**Actions to take**
1 – Under which sections of the Insolvency Act 1986 did the case summary say the Luxembourg sub-fund could not be wound up?
2 – Return the passage of the case summary unchanged, beginning with the words "This decision provides" and ending after the words "against the fund.".

**Document segment**
>>>
The Court of Appeal has upheld a decision refusing to wind up a Luxembourg sub-fund under sections 220 and 221 of the Insolvency Act 1986 ("IA"): East Riding of Yorkshire Council v KMG SICAV-SIF-GB Strategic Land Fund [2025] EWCA Civ 1137.
Those sections provide for the winding up of an "unregistered company", which is defined to include any association and any company that is not registered in the UK under the Companies Act 2006, including a foreign company. The Court of Appeal held that the fund was not an association within the meaning of the legislation, as the Council had argued, and therefore it could not be wound up by the English court. The lower courts had dismissed an argument that an unregistered company could include an entity that was neither an association nor a company, and there was no appeal on that point so the Court of Appeal did not express a view on it.
This decision provides important clarity for UK creditors seeking to enforce their rights against foreign corporate structures (especially those whose corporate form does not have an analogy in English law, as is common in an investment funds context) and demonstrates the limits of the English court's winding up jurisdiction. It suggests that the IA does not permit the winding up in England of foreign investment fund compartments that lack separate legal personality, even if they are treated as separate entities for investment purposes. As cross-border investment structures become increasingly complex, it is a reminder for creditors to carefully review any relevant structures holding the assets they might wish to enforce against and the legal remedies available to them, both at the due diligence phase of an investment and in considering any litigation against the fund.
<<<
**Listing**
>>>
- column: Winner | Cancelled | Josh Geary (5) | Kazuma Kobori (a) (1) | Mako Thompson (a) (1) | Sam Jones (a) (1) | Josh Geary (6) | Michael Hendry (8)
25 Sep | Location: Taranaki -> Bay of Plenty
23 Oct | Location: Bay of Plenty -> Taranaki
<<<
>>>
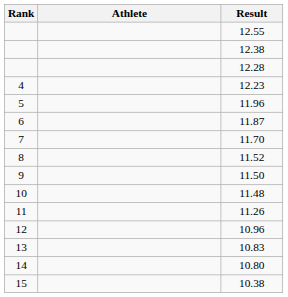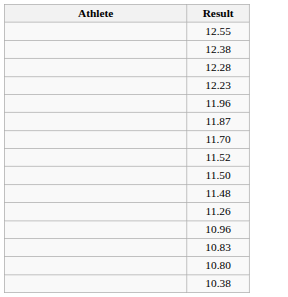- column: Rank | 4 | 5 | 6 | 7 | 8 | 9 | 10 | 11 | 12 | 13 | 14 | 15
<<<
**Written answers**
1 – Sections 220 and 221

2 –
This decision provides important clarity for UK creditors seeking to enforce their rights against foreign corporate structures (especially those whose corporate form does not have an analogy in English law, as is common in an investment funds context) and demonstrates the limits of the English court's winding up jurisdiction. It suggests that the IA does not permit the winding up in England of foreign investment fund compartments that lack separate legal personality, even if they are treated as separate entities for investment purposes. As cross-border investment structures become increasingly complex, it is a reminder for creditors to carefully review any relevant structures holding the assets they might wish to enforce against and the legal remedies available to them, both at the due diligence phase of an investment and in considering any litigation against the fund.